UNE SECRETAIRE D'ETAT TURQUE AUX PAYS-BAS
Pays-Bas : Nebahat Albayrak devient secrétaire d’Etat |
AP
Publié le 22 février 2007 |
mercredi 21 février 2007
AMSTERDAM (AP) - Le gouvernement néerlandais s’ouvre aux personnalités issues de l’immigration. Deux nouveaux secrétaires d’Etat vont prêter serment jeudi aux Pays-Bas. Ahmed Aboutaleb est le fils des Marocains, Nebahat Albayrak est née en Turquie.
Conseiller municipal, le premier sera secrétaire d’Etat aux affaires sociales. A 45 ans, il est surtout connu pour sa farouche opposition aux extrémistes. Il avait appelé à la tolérance mutuelle après le meurtre du cinéaste Theo Van Gogh par un islamiste en novembre 2004. La seconde, parlementaire âgée de 38 ans, occupera le secrétariat d’Etat à la Justice.
Pour la première fois de leur histoire, les Pays-Bas vont ainsi se doter de ministres musulmans. Ahmed Aboutaleb et Nebahat Albayrak vont partie de ces immigrants bien intégrés, qui s’appellent les "Nouveaux Néerlandais". Beaucoup d’entre eux ont grimpé en politique ou dans les affaires à un moment de crise ethnique et de doute sur la capacité de la nation à absorber sa minorité musulmane.
Dans le même temps, leur rareté au sommet de la hiérarchie démontre la difficulté de pénétrer l’élite. Environ un million des 16 millions de citoyens néerlandais sont issus de familles musulmanes. Sans aller jusqu’aux exemples d’Ahmed Aboutaleb et Nebahat Albayrak, beaucoup de Néerlandais issus de l’immigration sont parvenus à tirer leur épingle du jeu, à des niveaux moindres, en politique et dans les affaires.
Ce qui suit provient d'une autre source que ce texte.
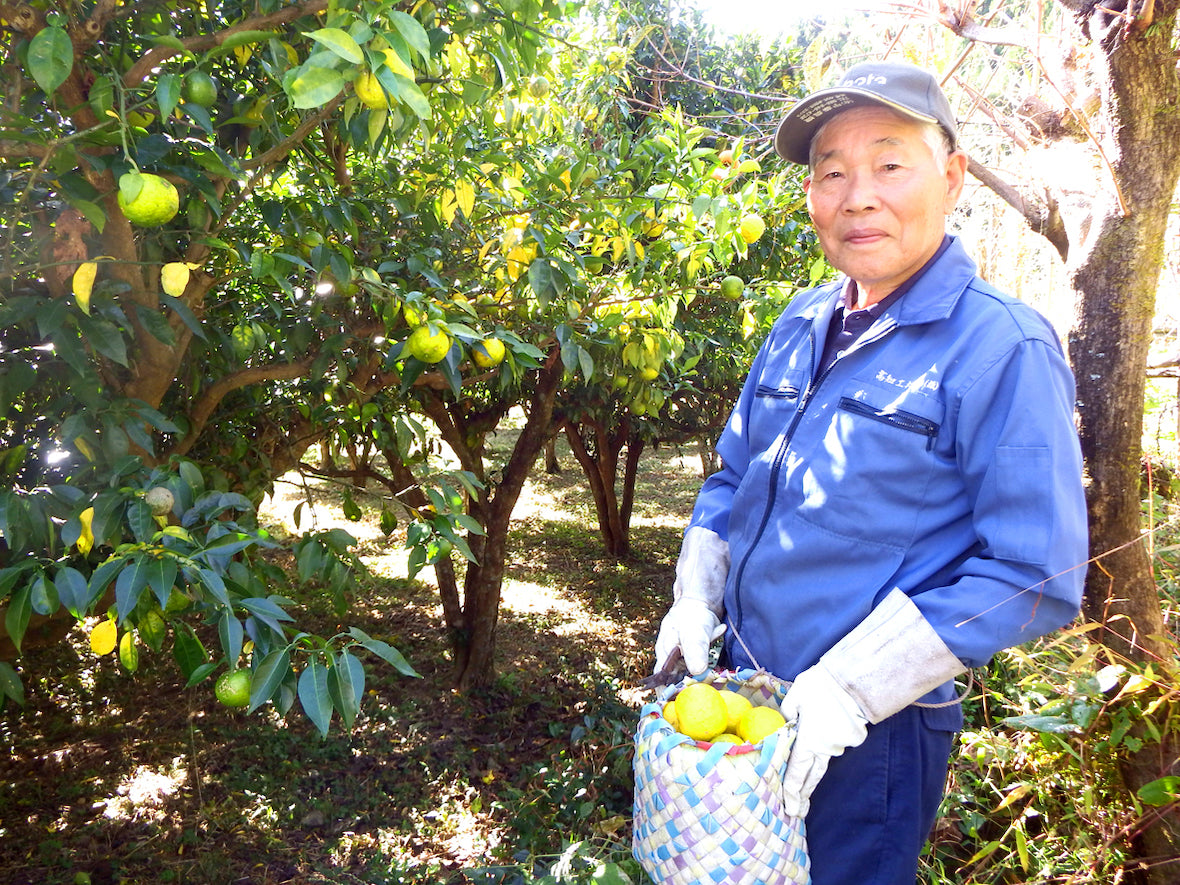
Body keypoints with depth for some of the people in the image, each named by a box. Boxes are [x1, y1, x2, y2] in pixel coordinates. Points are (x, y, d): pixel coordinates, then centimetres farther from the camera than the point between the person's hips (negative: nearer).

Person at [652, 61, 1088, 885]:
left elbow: (1035, 577, -19)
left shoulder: (1003, 349, -17)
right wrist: (694, 597, 0)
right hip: (737, 687, 7)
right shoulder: (803, 325, 3)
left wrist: (852, 686, -22)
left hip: (871, 733, -6)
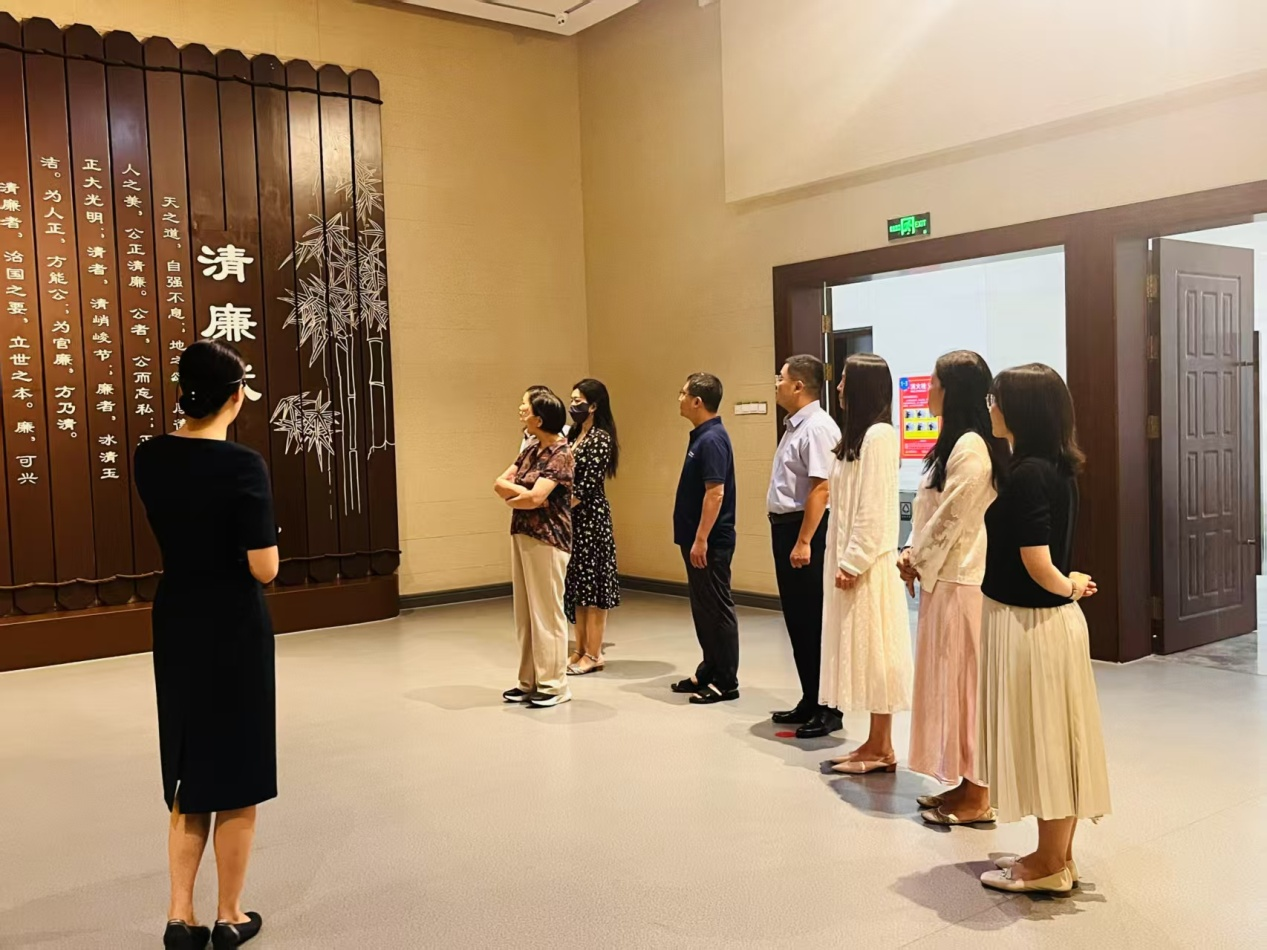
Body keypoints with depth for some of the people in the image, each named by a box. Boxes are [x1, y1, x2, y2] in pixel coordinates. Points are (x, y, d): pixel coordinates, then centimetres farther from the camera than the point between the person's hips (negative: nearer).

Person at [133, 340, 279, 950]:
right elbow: (264, 569, -19)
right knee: (235, 779, 9)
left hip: (175, 626, 6)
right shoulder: (242, 465, -20)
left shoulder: (149, 458, -2)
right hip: (235, 630, -5)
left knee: (189, 773, 19)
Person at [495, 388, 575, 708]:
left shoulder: (560, 455, -13)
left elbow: (534, 497, -23)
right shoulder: (531, 449, 12)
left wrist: (511, 499, -4)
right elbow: (500, 483, 8)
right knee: (524, 612, 12)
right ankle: (529, 681, 21)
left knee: (546, 612, -2)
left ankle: (554, 685, 7)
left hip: (547, 539, -8)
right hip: (522, 535, 9)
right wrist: (524, 493, -10)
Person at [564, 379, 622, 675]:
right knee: (576, 583, 12)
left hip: (591, 517, -8)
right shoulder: (573, 436, 14)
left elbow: (589, 484, -17)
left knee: (592, 583, -2)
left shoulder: (601, 438, -12)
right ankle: (581, 649, 20)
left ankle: (594, 654, 6)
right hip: (572, 517, 8)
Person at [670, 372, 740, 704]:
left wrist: (701, 539, -23)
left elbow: (716, 493, -23)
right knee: (703, 609, 16)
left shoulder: (712, 440, -18)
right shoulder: (701, 436, 12)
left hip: (710, 542, -10)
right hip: (697, 538, 10)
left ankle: (726, 682, 6)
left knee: (718, 610, -2)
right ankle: (709, 672, 26)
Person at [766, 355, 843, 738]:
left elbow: (821, 488, -23)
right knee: (796, 619, 16)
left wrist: (804, 542, -25)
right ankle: (809, 702, 27)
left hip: (807, 531, -10)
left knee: (814, 620, -2)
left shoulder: (818, 427, -16)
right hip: (785, 527, 10)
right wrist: (786, 536, 16)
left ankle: (828, 708, 9)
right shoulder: (794, 426, 15)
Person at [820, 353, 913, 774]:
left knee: (874, 651, -2)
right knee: (862, 651, 12)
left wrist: (853, 562, -19)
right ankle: (874, 743, 19)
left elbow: (874, 509, -19)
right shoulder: (860, 435, 14)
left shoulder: (878, 435, -15)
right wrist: (845, 559, 13)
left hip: (867, 565, -10)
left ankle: (882, 749, 7)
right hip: (851, 559, 10)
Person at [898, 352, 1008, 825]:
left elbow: (950, 520, -18)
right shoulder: (958, 443, 14)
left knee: (964, 681, -1)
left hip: (959, 581, -10)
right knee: (952, 681, 15)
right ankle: (964, 782, 25)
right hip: (944, 576, 10)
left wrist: (918, 563, -7)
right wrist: (914, 554, 5)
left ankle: (977, 796, 9)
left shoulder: (970, 447, -18)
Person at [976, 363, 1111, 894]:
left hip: (1028, 624, -9)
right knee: (1053, 739, 16)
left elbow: (1038, 565, -21)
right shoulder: (1057, 468, 8)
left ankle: (1050, 865, 17)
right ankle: (1057, 855, 29)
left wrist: (1069, 588, -5)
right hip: (1051, 619, 9)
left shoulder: (1027, 475, -20)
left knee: (1040, 739, 3)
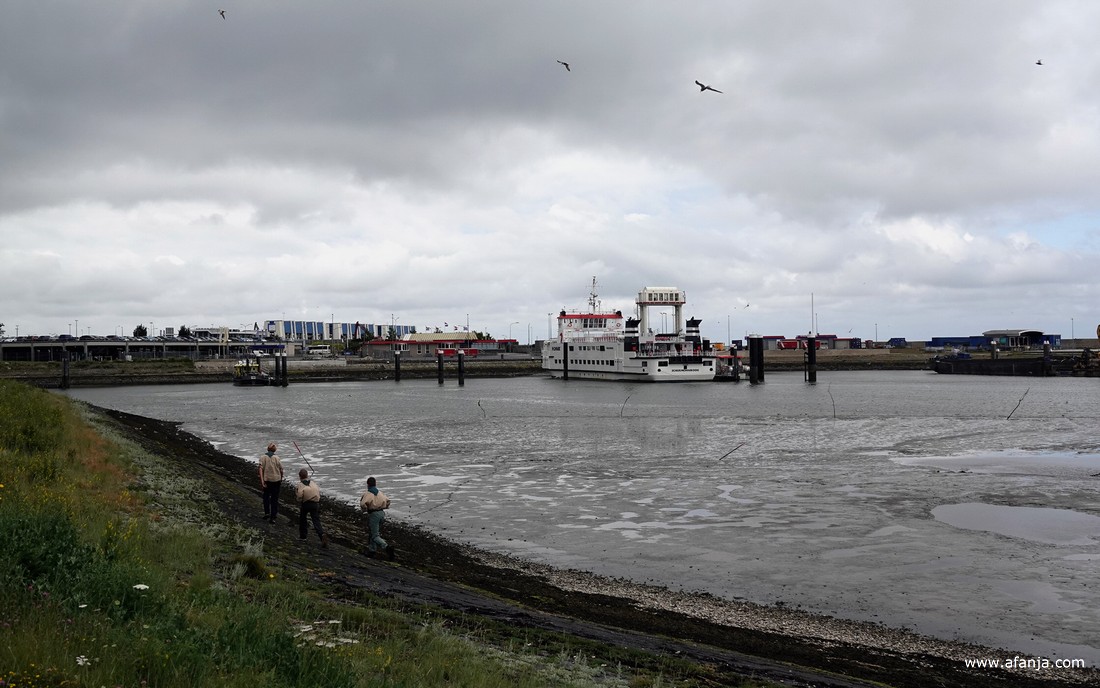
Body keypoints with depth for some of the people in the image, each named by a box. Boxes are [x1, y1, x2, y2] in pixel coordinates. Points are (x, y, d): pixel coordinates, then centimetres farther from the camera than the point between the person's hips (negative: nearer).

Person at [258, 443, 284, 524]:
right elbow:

"Ceci est la nouvelle Europe, et les Pays-Bas montrent l’exemple", estime Sadik Harchaoui, un Marocain qui dirige l’Institut national du développement multiculturel à Utrecht. "C’est le moment pour les citoyens néerlandais issus de l’immigration de prendre ce type d’emploi, pas seulement au sein du gouvernement, mais dans les affaires", note-t-il. "Dans 15 à 20 ans, ce sera une chose normale".
Lors des élections municipales de l’an dernier, le nombre de conseillers municipaux originaires de la Turquie ou du Maroc a progressé de 62%, passant de 139 à 223. Au Parlement, leur nombre a grimpé de cinq à sept, sur 150 sièges.
Aboutaleb et Albayrak sont tous deux membres du Parti travailliste. La jeune femme, âgée de 38 ans, est originaire de Turquie. Elle est arrivée aux Pays-Bas avec ses six frères et soeurs alors qu’elle avait 18 mois. Ses parents étaient arrivés trois ans plus tôt pour travailler, avec l’intention de retourner au pays quand leurs enfants auraient reçu une éducation. Ils sont restés.
Elle a rejoint le parti alors qu’elle était étudiante, a obtenu un diplôme en droit international, avant d’être élue au Parlement en 1998. Lors des élections de novembre dernier, elle était numéro deux sur la liste des candidats, derrière le chef du mouvement, Wouter Bos.
Ahmed Aboutaleb a quitté son pays à 15 ans avec sa mère et ses frères pour rejoindre leur père, venu aux Pays-Bas quelques années plus tôt. Il a étudié les télécommunications et a travaillé pour la télévision. "J’ai laissé derrière moi une petite maison sans électricité ni eau courante, une vache, un âne et quelques pierres", confie-t-il au sujet de son ancienne demeure.
Après la mort de Theo Van Gogh, il avait prononcé un discours dans une mosquée d’Amsterdam, appelant à la tolérance mutuelle et insistant sur la nécessité d’accepter les valeurs de la société néerlandaise. "Quiconque ne partage pas ces valeurs devrait en tirer les conclusions et partir", avait-il lancé. Lui-même menacé de mort, il fait désormais l’objet d’une protection policière permanente.
Pressenti pour un ministère, Ahmed Aboutaleb a fait les frais de négociations au sein de la coalition. Le Parti chrétien-démocrate a obtenu le ministère des Affaires sociales qu’il convoitait.